At that era, you would fill in the family tree information into plain text files or simple spreadsheets by laboriously doing manual typing of the information. The tools were primitive for associating sources, references and supporting documents. Forget about images; that was just not available. You might call this the “Dark Age” of genealogy.
As personal computers started to proliferate in the 1980’s and 1990’s, smart people wrote smart programs to help us folk do better organizing of our research, including the building of family trees. Databases back then were basic, that is, written in Microsoft BASIC, or something called dBase II. Any of you remember Aston-Tate and dBase II, and having only two data tables opened at the same time?
But the various computer programs could not share the information on the same computer. Or you might be using the same family tree software but on different computers.
The LDS people, properly known as the Church of Jesus Christ of Latter-day Saints stepped in with a way to make this happen. They came up with Personal Ancestral File, PAF for short. PAF was a genealogy management software tool provided at no charge by the church, first released in 1984 and now retired as of 2013. PAF was a pioneer in having a file output that contained all of the key information on the stored individuals and families. This file allowed other software applications to interchange information with other systems and to make it easy to archive one’s family data.

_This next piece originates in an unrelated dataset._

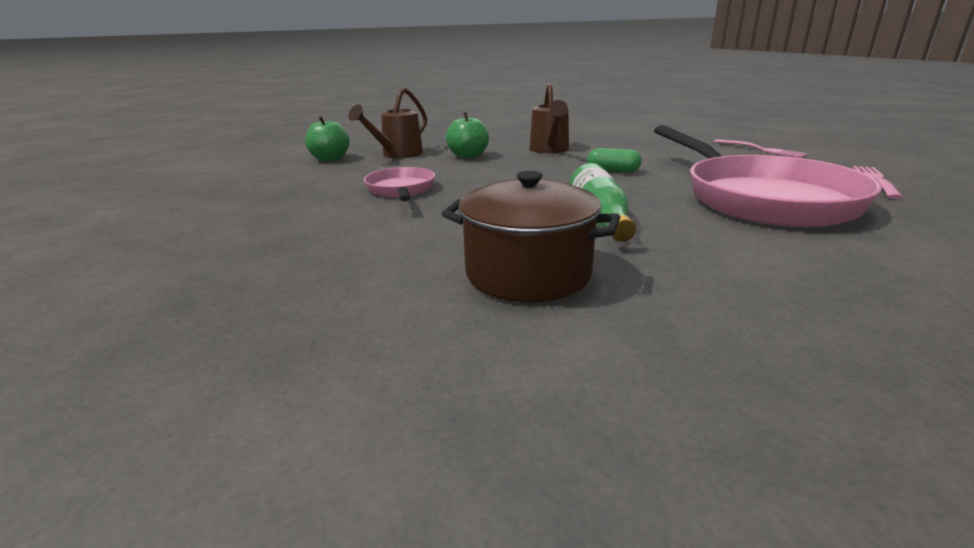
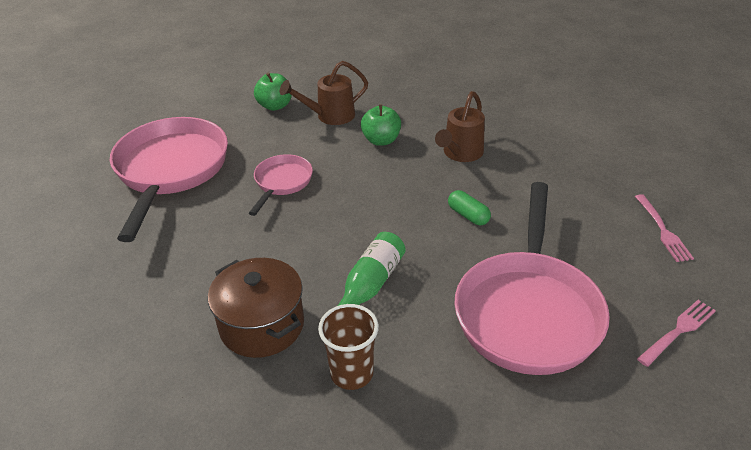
camera: 30 degrees right, 15 degrees up
none -> pink pan [110,117,228,242]
none -> brown cup [318,304,379,390]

Along with the first release of PAF was the release of GEDCOM in 1984. GEDCOM stands for GEnealogical Data COMmunication. GEDCOM is NOT software; GEDCOM rather is a standard. GEDCOM defines a flat file format, which means a plain, text-only file. You can pick out a GEDCOM file because it has an extension of “.ged” or “.GED”. You can open a GEDCOM file with any text editor. In the next article, we will get friendly with the contents.
Why do we care about GEDCOM files? This will be the preferred way to get information going from your home computer family tree application into your shiny, new, but empty, TNG website.